Djamila Bouazza (جميلة بوعزة; 1938 – 12 June 2015), also spelled Jamila Bouaza, was an Algerian militant who supported Algerian nationalism, opposing French colonial rule. She is remembered for planting a bomb in April 1957 on the terrace of the Coq Hardi café in Algiers, killing four people and injuring many more. She was initially sentenced to death by a French military court but was finally released in 1962 under the Évian Accords.

==Biography==
During the Algerian War, Bouazza worked at the Postal Cheque Centre in Algiers where, fully integrated into the French colonial regime, she was known by her French-Algerian colleagues as Miss Cha Cha Cha. Recruited by Djamila Bouhired, she became an active member of the FLN whose objective was Algerian independence.

===Coq Hardi incident===
On 26 January 1957, Bouazza was instructed to plant a bomb in the Coq Hardi bar, a popular venue for the affluent French Algerians. She managed to escape the attention of the guards and leave the bomb inside. The explosion caused four deaths while some sixty were injured. Regarded as a heroine by the Algerians, she was arrested as a terrorist by the French.

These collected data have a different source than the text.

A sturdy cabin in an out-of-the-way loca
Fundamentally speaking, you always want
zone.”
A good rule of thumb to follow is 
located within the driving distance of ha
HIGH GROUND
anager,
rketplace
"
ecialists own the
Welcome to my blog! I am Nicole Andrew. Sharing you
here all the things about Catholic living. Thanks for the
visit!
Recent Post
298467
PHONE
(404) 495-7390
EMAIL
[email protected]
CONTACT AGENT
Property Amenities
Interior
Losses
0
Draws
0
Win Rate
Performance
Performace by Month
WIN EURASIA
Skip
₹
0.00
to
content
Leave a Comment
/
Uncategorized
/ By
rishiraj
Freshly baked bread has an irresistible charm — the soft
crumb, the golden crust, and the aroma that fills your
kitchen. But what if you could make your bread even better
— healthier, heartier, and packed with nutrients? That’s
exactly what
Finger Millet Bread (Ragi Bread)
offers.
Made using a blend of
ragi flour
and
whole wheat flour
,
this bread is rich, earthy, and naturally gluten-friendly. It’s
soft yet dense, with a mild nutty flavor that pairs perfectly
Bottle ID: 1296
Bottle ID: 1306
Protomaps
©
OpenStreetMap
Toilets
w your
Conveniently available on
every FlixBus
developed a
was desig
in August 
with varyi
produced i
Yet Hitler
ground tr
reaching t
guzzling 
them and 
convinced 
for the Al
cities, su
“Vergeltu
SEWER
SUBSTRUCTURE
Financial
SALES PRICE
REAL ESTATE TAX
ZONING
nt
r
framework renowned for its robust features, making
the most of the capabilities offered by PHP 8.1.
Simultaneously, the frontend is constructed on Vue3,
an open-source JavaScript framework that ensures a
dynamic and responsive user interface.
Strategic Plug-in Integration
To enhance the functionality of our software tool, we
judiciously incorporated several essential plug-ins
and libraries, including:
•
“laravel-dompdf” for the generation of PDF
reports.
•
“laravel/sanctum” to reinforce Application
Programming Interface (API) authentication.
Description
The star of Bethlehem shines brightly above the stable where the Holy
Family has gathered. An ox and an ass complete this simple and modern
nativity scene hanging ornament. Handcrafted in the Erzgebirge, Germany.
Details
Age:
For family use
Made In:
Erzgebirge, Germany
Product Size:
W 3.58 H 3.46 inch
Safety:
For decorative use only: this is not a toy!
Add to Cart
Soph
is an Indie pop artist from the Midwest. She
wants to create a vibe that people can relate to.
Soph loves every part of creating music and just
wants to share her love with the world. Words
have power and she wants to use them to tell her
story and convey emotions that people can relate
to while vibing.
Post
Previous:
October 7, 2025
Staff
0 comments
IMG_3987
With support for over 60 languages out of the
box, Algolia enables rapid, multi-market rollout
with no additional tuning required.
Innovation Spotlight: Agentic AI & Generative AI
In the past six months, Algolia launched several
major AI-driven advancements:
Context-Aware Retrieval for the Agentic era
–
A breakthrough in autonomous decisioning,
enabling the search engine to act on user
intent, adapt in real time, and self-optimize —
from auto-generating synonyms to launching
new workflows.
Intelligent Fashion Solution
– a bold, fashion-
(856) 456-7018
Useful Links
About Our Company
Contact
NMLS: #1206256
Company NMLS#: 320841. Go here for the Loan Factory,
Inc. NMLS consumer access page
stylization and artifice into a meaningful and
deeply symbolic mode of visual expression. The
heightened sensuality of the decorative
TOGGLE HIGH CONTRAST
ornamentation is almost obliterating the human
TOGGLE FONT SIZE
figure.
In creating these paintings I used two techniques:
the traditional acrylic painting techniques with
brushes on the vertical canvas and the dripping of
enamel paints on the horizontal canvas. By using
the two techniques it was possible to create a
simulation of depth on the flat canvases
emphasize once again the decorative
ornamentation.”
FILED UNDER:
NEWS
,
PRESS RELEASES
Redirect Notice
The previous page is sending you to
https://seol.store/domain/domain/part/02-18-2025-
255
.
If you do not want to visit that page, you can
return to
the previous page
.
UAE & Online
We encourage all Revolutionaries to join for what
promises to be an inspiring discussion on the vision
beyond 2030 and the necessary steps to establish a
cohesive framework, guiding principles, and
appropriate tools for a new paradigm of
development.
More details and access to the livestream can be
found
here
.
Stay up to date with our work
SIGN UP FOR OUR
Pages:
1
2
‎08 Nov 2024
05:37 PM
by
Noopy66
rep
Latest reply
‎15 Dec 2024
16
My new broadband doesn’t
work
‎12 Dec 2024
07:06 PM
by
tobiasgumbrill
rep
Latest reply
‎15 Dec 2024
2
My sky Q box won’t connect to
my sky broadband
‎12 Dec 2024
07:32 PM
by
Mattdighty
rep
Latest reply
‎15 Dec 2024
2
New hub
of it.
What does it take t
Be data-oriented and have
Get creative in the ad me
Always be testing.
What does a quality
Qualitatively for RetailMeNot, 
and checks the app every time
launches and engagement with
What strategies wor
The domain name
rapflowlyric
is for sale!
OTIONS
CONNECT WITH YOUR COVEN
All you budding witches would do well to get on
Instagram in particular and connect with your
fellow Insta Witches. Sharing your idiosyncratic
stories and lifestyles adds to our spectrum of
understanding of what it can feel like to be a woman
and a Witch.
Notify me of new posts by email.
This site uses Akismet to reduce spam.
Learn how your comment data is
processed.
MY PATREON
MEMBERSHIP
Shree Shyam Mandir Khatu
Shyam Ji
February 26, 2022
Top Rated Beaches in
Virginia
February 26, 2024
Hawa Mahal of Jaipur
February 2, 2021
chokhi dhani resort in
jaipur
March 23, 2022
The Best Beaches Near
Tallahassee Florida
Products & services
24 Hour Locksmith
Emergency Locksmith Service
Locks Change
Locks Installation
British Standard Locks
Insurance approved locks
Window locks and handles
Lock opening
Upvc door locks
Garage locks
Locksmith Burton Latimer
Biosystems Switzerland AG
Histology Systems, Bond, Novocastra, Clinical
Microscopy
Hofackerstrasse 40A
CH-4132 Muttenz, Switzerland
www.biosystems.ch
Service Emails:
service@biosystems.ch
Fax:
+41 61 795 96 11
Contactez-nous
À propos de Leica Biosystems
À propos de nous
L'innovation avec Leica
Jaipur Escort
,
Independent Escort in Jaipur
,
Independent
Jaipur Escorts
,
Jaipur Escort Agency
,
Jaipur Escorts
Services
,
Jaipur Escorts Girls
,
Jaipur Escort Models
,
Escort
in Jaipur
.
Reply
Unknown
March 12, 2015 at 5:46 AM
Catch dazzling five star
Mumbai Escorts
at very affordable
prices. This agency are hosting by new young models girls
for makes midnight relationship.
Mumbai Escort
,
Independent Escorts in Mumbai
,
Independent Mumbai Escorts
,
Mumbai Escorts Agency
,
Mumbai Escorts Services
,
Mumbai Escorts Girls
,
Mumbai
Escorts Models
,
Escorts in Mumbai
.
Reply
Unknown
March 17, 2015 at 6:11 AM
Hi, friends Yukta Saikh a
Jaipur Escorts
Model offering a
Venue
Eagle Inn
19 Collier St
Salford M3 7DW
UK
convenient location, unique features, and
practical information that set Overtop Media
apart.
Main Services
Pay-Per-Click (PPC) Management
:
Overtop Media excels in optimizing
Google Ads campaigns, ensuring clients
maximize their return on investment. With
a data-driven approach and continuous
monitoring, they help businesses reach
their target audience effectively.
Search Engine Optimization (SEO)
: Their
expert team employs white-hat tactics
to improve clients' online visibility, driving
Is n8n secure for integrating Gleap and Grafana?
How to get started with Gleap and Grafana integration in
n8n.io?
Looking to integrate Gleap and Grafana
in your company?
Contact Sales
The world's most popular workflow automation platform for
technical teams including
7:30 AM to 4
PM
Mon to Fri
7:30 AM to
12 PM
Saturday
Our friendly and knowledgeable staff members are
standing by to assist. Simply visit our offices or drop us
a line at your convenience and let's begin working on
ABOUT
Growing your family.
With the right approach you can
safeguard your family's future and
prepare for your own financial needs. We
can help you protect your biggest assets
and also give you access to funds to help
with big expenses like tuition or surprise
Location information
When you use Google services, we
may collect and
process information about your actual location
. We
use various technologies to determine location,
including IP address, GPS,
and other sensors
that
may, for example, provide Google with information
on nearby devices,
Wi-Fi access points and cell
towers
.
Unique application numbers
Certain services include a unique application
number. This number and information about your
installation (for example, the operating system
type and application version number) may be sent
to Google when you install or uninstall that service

Bouazza was arrested on 25 April and admitted she had planted the bomb. After being interrogated, she was interned at the prison in Maison-Carée, together with the activists Djamila Bouhired, Jacqueline Guerroudj and Zohra Drif. At the trial in mid-July 1957, Bouazza and Bouhired were both sentenced to death. Bouazza expressed her sorrow for the bomb victims while Bouhired confirmed her nationalism.

After spending several years in prison, Bouazza was finally released in 1962 following the Évian accords. She died in Algiers on 12 June 2015, aged 78.